Que o Brasil tem um enorme número de reclamações trabalhistas todo mundo já sabe. O que talvez grande parte da população desconheça é que tão grandes quanto o número de reclamações trabalhistas em andamento no país são os valores totais pagos pelas empresas aos ex-empregados.

De acordo com o levantamento realizado pelo próprio Tribunal Superior do Trabalho (TST), em 2020, foram pagos aos trabalhadores cerca de R$ 28 bilhões, valor superior ao próprio orçamento da Justiça do Trabalho para o mesmo ano, de R$ 18,8 bilhões.

Deixando de lado os motivos que levam o trabalhador brasileiro a processar seus empregadores, fato é que a Justiça do Trabalho movimenta muito dinheiro, não só para os trabalhadores, mas para os cofres públicos, já que essa é uma importante fonte de arrecadação.

Com esse tanto de dinheiro girando nas Varas do Trabalho Brasil adentro, não foram poucos os que viram nos créditos trabalhistas uma forma de investimento. Iniciaram-se, assim, as cessões de crédito de seus titulares – reclamantes – a terceiros.

Ocorre que essa cessão indiscriminada de créditos preocupou o TST, pois era cada vez mais comum os reclamantes realizarem a cessão aos seus próprios advogados, o que, na visão do TST à época, prejudicava o trabalhador e o próprio Judiciário.

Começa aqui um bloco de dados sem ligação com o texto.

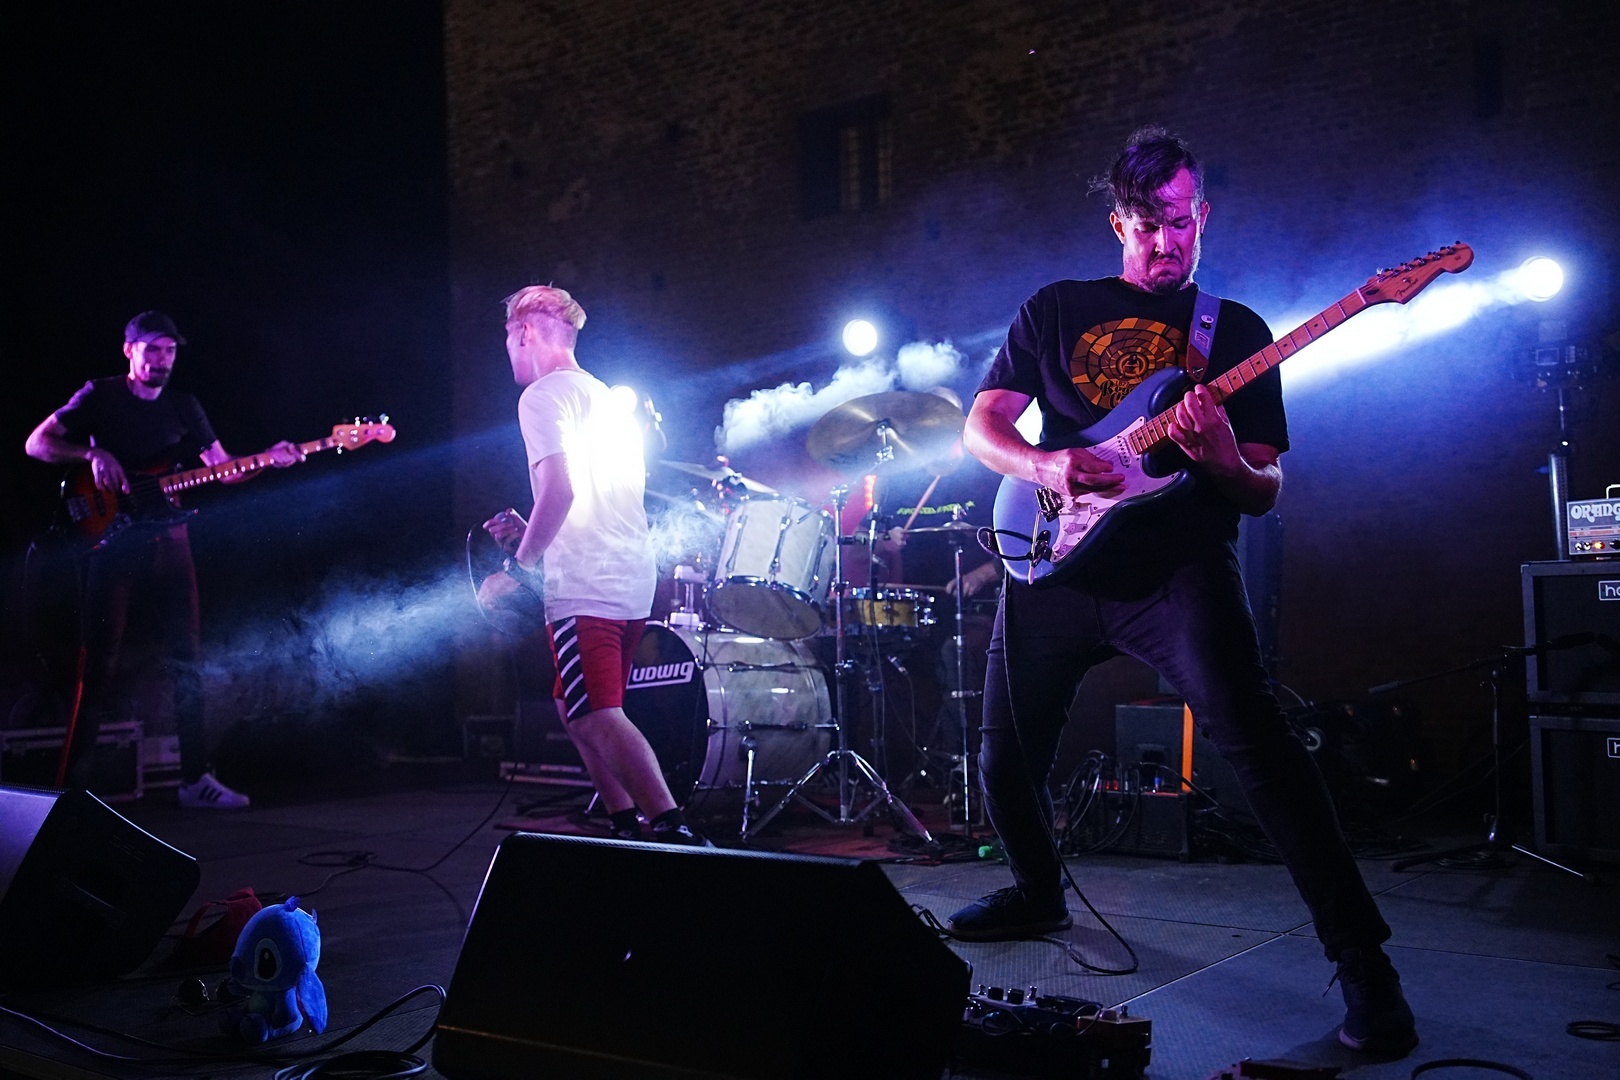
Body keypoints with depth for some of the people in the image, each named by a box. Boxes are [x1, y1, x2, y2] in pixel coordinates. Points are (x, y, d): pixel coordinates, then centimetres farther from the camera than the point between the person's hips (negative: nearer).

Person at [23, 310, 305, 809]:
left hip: (167, 539, 4)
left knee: (185, 657, 4)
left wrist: (268, 459, -6)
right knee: (98, 660, -7)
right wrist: (93, 455, -18)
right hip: (112, 541, -4)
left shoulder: (184, 407, 14)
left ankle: (196, 777, 11)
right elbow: (36, 443, -2)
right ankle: (71, 779, 1)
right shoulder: (100, 397, 2)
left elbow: (222, 469, 12)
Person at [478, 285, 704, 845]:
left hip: (584, 585, -9)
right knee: (579, 713, 17)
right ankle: (627, 826, 16)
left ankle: (675, 830, -18)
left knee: (597, 718, -12)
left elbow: (560, 490, -19)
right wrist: (531, 534, 23)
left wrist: (517, 569, -11)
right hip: (633, 581, 9)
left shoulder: (543, 395, -6)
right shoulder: (607, 398, 23)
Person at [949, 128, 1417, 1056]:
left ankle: (1362, 958, -12)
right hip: (1055, 564, 3)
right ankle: (1041, 891, 40)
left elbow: (1267, 491, 7)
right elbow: (981, 426, 7)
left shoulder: (1238, 331, 11)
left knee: (1256, 742, -22)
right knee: (1007, 761, 11)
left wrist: (1224, 461, -17)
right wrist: (1048, 468, -14)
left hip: (1178, 568, -2)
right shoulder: (1057, 310, 14)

Nesse contexto, o ministro Emmanoel Pereira encaminhou ao Conselho Federal da Ordem dos Advogados do Brasil (OAB) consulta pedindo que a entidade proferisse entendimento sobre a cessão de crédito de reclamantes a advogados e, caso ela fosse permitida pelo Estatuto e Código de Ética da OAB, se deveria ser comunicada ao Juízo em que tramitava o processo onde se originou o crédito cedido. A resposta foi simples e categórica: a aquisição de créditos trabalhistas pelo advogado constituído na causa viola o Código de Ética da OAB, em razão da relação privilegiada que o advogado tem com seu cliente, já que, em geral, conhece sua condição financeira, seus anseios e as peculiaridades do processo que patrocina.

O assunto ficou então adormecido por um tempo até que, recentemente, voltou aos holofotes por causa de uma decisão proferida pelo TST. Em julgamento de embargos de declaração de uma ação que discutia a cessão de créditos, o ministro Douglas Alencar proferiu entendimento de que a cessão de créditos trabalhistas é perfeitamente cabível, desde que operada com estrita observância dos requisitos gerais da validade do negócio jurídico. Ou seja, na visão do ministro, pode.

A decisão foi suficiente para que grandes players do mercado financeiro, antes receosos em relação à prática, passassem a se sentir mais confortáveis para explorar o mercado e buscassem com seus assessores legais algumas respostas. As preocupações dos investidores são as mais diversas: como mapear as ações? De que forma operacionalizar a cessão? Deve-se informar ao juiz da causa sobre a cessão? O Judiciário Trabalhista pode barrar a cessão e anular o contrato celebrado entre as partes interessadas?

É muito cedo para se ter todas as respostas. Entretanto, ousamos opinar que a preocupação maior dos juízes do Trabalho em relação à lisura do processo é, em grande parte, dirimida pela profissionalização do mercado de cessão de créditos.

Os fundos de investimentos interessados nos créditos dos trabalhadores brasileiros têm níveis de governança corporativa elevados, são fiscalizados por agências reguladoras e estão sujeitos a avaliações de riscos e de danos reputacionais pelas suas práticas. Em outras palavras, têm muito a perder com operações duvidosas.

Quanto à interferência do Judiciário Trabalhista nas cessões de crédito, entendemos que ela faz todo sentido se realizada na forma de decisões homologatórias sobre as cessões. Com isso, ganham não só as partes do processo, mas as envolvidas na cessão do crédito e o próprio Judiciário, já que haverá uma declaração judicial atestando a lisura da cessão, a vontade livre e desimpedida do cessionário e a ausência de prejuízo às partes litigantes. O procedimento de homologação em muito se assemelharia com o adotado na avaliação dos tradicionais acordos, tendo avaliação dos termos da avença e ratificação da vontade das partes.

É claro que o tema demandará atuação dos investidores nos tribunais. O tête-à-tête com os juízes será fundamental para demonstrar a boa-fé na aquisição do crédito, os benefícios à parte reclamante e a importância, para a operação, da chancela do Poder Judiciário sobre a cessão.

Aos grandes litigantes da Justiça do Trabalho fica o recado para apertarem os cintos, investirem em prevenção às infrações trabalhistas e tomarem fôlego para aguentar algumas boas batalhas com os fundos, que passarão a ser titulares de seus créditos.